▶ What you are asked to do: Please repeat the line that has "M1110 803 1386 506" and all lines after it, exactly as they appear, through the end of the entries.

▶ Data provided:
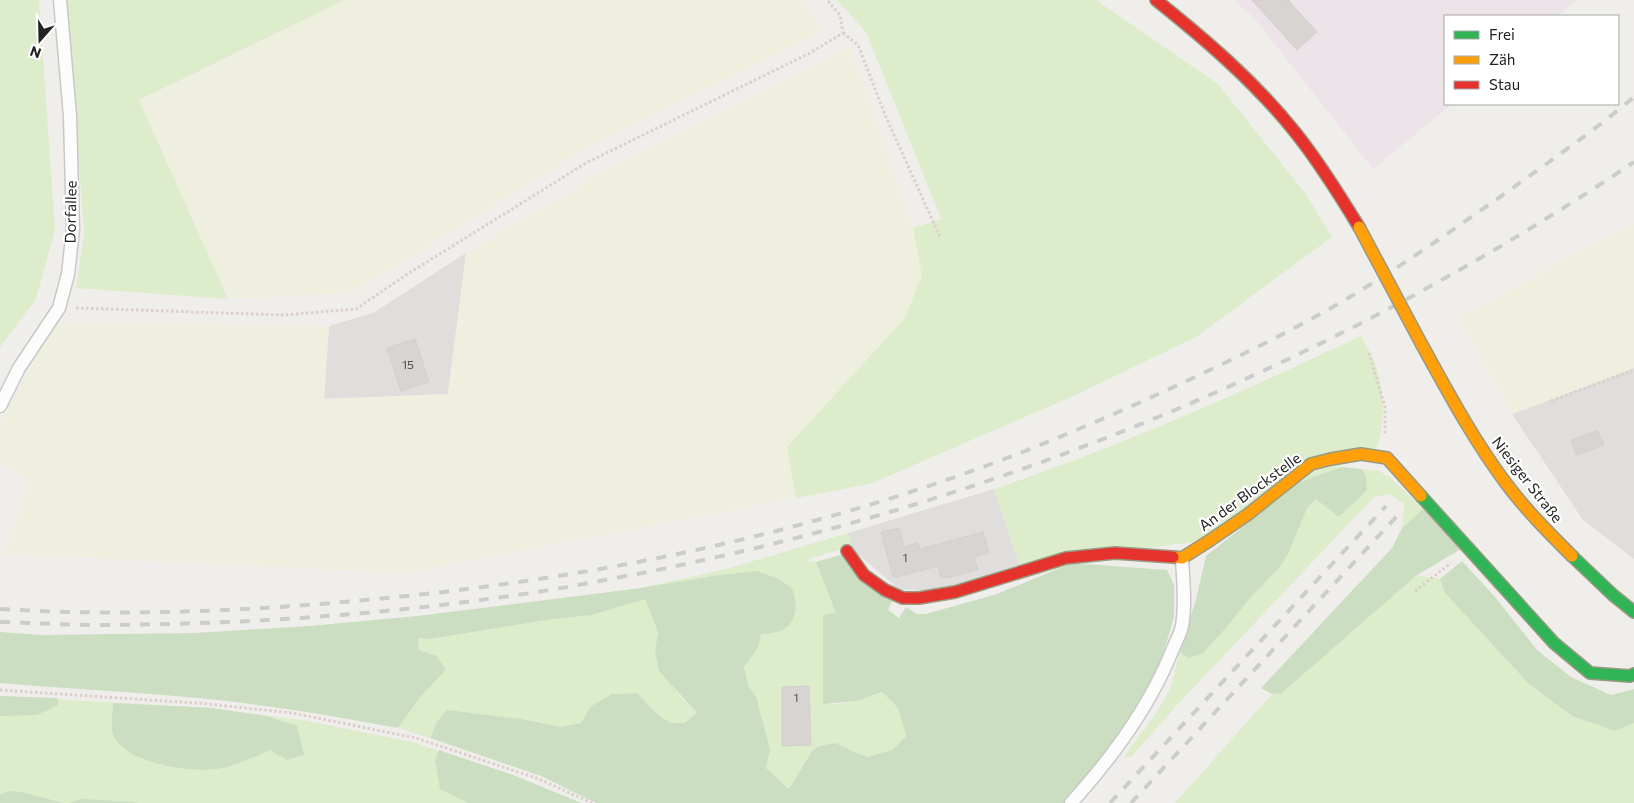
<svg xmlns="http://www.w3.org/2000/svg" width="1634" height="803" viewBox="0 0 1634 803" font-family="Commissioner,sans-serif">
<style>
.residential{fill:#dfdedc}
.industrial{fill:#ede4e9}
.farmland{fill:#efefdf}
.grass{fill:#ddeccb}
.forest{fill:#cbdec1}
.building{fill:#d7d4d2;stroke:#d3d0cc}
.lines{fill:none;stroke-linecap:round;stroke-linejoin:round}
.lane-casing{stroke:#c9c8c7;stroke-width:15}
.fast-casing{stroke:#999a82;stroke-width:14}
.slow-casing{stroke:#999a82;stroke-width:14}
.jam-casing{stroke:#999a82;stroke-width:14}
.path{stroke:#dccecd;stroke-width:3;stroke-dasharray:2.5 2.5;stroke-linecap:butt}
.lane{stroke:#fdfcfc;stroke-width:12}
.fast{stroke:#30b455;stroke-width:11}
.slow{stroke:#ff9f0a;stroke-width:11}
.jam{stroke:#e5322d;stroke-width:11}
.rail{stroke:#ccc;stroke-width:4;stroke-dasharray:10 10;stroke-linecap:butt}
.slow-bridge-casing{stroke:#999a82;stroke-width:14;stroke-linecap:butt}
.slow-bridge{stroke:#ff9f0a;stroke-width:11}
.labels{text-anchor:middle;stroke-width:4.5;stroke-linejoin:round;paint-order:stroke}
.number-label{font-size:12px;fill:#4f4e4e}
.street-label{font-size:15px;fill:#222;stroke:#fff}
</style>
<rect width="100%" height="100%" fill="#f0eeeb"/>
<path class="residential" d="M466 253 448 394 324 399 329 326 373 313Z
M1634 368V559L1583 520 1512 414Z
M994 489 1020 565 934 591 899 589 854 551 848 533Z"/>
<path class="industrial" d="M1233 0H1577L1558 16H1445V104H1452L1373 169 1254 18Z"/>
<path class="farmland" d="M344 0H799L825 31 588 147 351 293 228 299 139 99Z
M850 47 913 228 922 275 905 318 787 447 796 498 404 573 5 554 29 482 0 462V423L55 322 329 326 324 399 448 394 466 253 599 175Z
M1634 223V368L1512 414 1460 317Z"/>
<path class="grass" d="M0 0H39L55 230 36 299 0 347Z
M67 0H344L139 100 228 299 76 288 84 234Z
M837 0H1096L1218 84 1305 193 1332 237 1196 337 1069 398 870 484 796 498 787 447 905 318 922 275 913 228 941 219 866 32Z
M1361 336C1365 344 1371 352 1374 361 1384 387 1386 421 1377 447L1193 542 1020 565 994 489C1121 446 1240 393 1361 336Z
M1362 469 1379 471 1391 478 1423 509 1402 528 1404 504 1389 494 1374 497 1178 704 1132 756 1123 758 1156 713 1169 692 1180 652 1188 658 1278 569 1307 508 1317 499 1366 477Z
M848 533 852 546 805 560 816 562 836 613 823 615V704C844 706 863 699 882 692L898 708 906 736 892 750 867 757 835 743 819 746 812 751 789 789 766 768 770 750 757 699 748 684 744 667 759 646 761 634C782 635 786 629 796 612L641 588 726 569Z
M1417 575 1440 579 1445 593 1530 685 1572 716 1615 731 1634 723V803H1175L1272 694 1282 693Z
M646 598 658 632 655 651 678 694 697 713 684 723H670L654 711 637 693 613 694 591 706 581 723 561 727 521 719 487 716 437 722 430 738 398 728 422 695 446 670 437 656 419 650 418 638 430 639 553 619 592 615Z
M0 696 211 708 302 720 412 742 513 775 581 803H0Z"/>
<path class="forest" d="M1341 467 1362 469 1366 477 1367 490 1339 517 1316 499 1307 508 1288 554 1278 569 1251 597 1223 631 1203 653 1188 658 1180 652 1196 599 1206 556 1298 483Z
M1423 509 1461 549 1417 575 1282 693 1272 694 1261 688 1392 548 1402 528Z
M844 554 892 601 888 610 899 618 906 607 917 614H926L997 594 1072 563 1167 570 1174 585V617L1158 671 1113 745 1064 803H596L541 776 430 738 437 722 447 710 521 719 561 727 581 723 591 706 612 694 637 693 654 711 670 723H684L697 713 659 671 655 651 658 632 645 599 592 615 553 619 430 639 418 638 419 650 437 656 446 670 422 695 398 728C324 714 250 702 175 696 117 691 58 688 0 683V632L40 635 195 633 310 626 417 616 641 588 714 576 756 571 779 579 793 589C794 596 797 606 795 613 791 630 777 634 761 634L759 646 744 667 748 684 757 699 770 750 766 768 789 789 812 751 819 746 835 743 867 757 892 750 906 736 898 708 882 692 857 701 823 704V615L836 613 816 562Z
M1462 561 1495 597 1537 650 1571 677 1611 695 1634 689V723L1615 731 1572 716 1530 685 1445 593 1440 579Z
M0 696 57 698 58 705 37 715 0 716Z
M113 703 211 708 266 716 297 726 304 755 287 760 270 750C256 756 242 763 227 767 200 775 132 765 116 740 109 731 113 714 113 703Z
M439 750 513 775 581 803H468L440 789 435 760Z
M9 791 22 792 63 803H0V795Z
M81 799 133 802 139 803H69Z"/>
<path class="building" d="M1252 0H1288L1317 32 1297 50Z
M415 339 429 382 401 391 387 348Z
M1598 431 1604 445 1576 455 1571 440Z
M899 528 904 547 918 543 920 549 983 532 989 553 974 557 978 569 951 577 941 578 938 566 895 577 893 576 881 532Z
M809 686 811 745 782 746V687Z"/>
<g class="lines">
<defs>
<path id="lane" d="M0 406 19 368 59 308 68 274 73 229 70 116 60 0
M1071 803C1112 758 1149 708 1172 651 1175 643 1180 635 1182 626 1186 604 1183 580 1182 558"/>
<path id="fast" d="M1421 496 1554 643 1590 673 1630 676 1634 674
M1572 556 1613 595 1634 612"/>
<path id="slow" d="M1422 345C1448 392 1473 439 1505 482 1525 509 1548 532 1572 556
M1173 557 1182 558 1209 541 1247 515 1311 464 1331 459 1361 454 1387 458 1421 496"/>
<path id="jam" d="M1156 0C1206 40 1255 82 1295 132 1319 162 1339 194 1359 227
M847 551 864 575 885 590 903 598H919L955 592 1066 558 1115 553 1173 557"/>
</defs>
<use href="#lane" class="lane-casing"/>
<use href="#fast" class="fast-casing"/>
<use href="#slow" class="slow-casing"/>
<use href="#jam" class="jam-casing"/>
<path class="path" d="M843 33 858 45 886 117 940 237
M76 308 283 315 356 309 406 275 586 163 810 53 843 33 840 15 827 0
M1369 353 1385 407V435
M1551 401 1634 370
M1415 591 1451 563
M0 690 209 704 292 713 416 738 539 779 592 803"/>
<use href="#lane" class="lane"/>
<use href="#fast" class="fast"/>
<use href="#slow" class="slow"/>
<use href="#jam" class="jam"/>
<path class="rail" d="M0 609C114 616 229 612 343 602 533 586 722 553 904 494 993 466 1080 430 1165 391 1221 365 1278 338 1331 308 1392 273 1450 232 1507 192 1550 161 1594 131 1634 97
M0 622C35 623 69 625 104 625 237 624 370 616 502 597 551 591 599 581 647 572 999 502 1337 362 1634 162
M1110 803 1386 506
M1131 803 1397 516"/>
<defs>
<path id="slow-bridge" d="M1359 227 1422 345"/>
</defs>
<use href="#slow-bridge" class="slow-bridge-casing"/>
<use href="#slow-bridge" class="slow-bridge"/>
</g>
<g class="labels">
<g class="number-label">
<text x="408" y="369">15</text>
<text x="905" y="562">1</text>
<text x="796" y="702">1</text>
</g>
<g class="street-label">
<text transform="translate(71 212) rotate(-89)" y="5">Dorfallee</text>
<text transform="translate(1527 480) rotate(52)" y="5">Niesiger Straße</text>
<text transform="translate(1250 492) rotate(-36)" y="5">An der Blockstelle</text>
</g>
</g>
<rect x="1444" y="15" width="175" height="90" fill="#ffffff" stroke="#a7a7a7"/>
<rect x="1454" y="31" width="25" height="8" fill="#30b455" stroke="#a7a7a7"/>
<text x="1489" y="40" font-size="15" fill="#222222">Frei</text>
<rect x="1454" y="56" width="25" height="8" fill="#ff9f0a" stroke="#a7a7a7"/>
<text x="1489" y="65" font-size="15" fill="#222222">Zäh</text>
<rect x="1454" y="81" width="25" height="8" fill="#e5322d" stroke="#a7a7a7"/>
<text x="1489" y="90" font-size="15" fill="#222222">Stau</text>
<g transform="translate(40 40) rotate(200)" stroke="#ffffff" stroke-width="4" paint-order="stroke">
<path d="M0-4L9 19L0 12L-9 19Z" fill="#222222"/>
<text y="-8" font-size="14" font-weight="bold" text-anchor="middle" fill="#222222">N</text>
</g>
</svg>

▶ Answer box:
M1110 803 1386 506
M1131 803 1397 516"/>
<defs>
<path id="slow-bridge" d="M1359 227 1422 345"/>
</defs>
<use href="#slow-bridge" class="slow-bridge-casing"/>
<use href="#slow-bridge" class="slow-bridge"/>
</g>
<g class="labels">
<g class="number-label">
<text x="408" y="369">15</text>
<text x="905" y="562">1</text>
<text x="796" y="702">1</text>
</g>
<g class="street-label">
<text transform="translate(71 212) rotate(-89)" y="5">Dorfallee</text>
<text transform="translate(1527 480) rotate(52)" y="5">Niesiger Straße</text>
<text transform="translate(1250 492) rotate(-36)" y="5">An der Blockstelle</text>
</g>
</g>
<rect x="1444" y="15" width="175" height="90" fill="#ffffff" stroke="#a7a7a7"/>
<rect x="1454" y="31" width="25" height="8" fill="#30b455" stroke="#a7a7a7"/>
<text x="1489" y="40" font-size="15" fill="#222222">Frei</text>
<rect x="1454" y="56" width="25" height="8" fill="#ff9f0a" stroke="#a7a7a7"/>
<text x="1489" y="65" font-size="15" fill="#222222">Zäh</text>
<rect x="1454" y="81" width="25" height="8" fill="#e5322d" stroke="#a7a7a7"/>
<text x="1489" y="90" font-size="15" fill="#222222">Stau</text>
<g transform="translate(40 40) rotate(200)" stroke="#ffffff" stroke-width="4" paint-order="stroke">
<path d="M0-4L9 19L0 12L-9 19Z" fill="#222222"/>
<text y="-8" font-size="14" font-weight="bold" text-anchor="middle" fill="#222222">N</text>
</g>
</svg>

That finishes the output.